Task brief: The answer must be an exact copy of every entry, with no pictures in it.

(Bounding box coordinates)
══════════

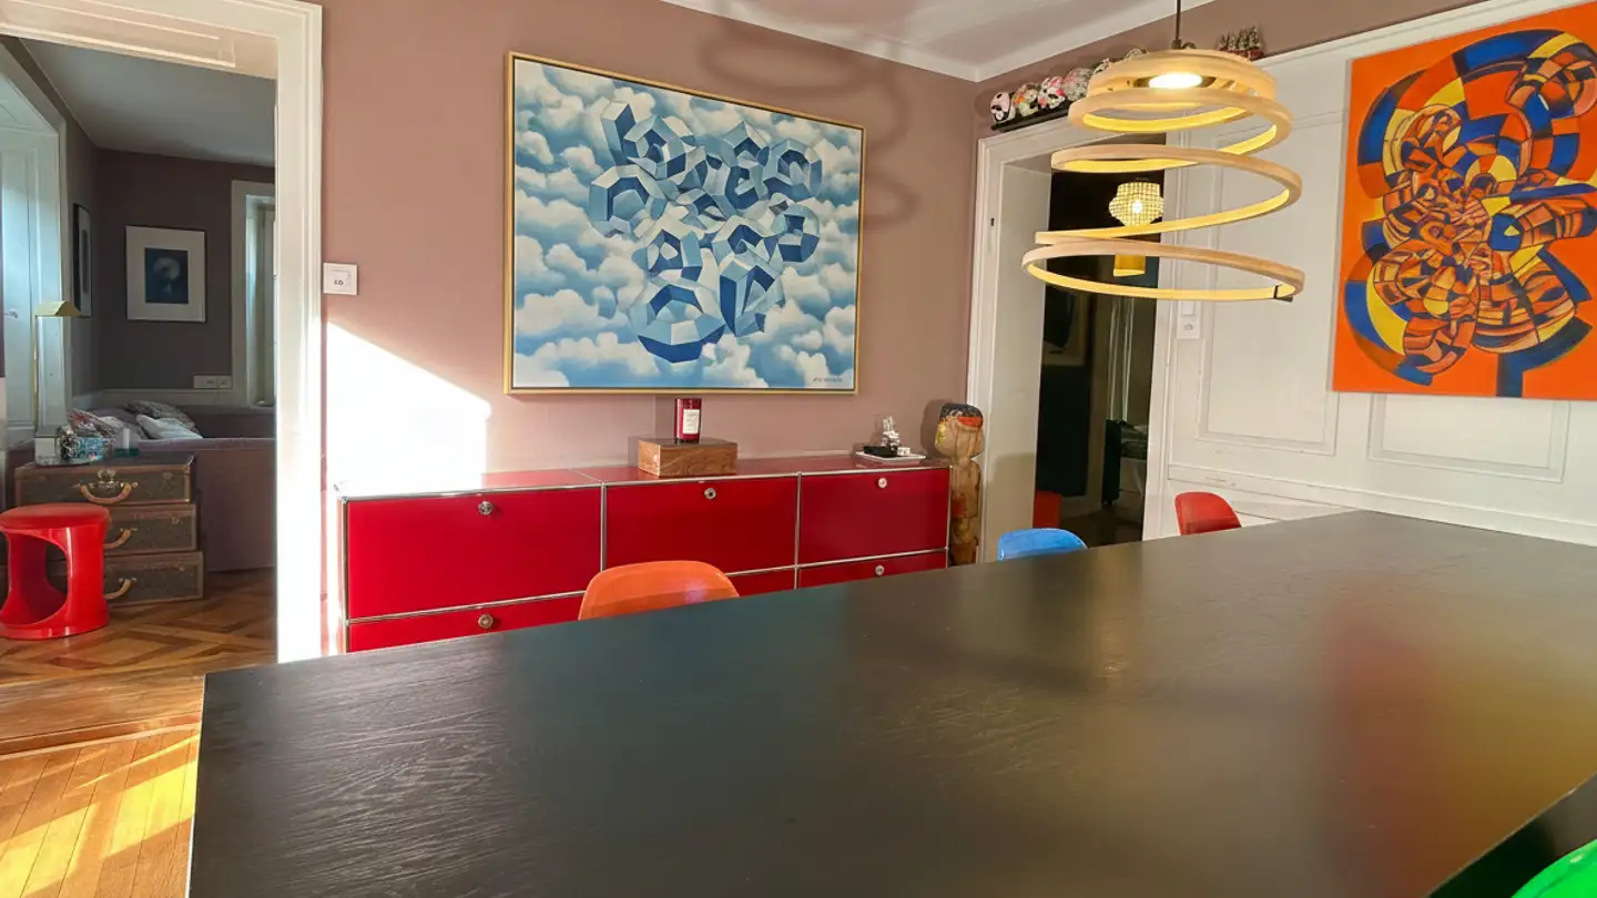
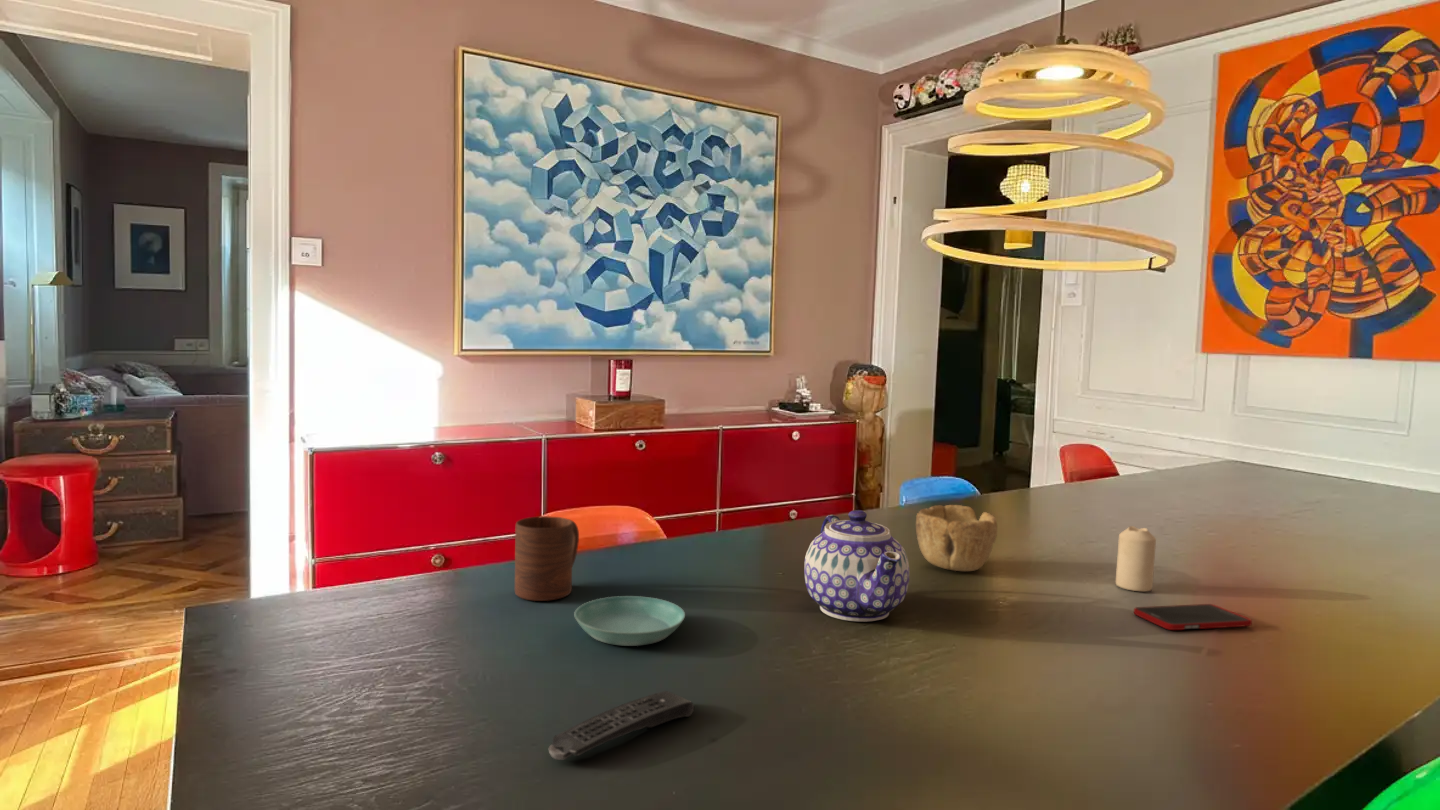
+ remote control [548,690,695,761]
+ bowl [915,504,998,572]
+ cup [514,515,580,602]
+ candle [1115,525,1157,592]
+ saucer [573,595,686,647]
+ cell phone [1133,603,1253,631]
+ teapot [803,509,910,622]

══════════

Answer below:
+ remote control [548,690,695,761]
+ bowl [915,504,998,572]
+ cup [514,515,580,602]
+ candle [1115,525,1157,592]
+ saucer [573,595,686,647]
+ cell phone [1133,603,1253,631]
+ teapot [803,509,910,622]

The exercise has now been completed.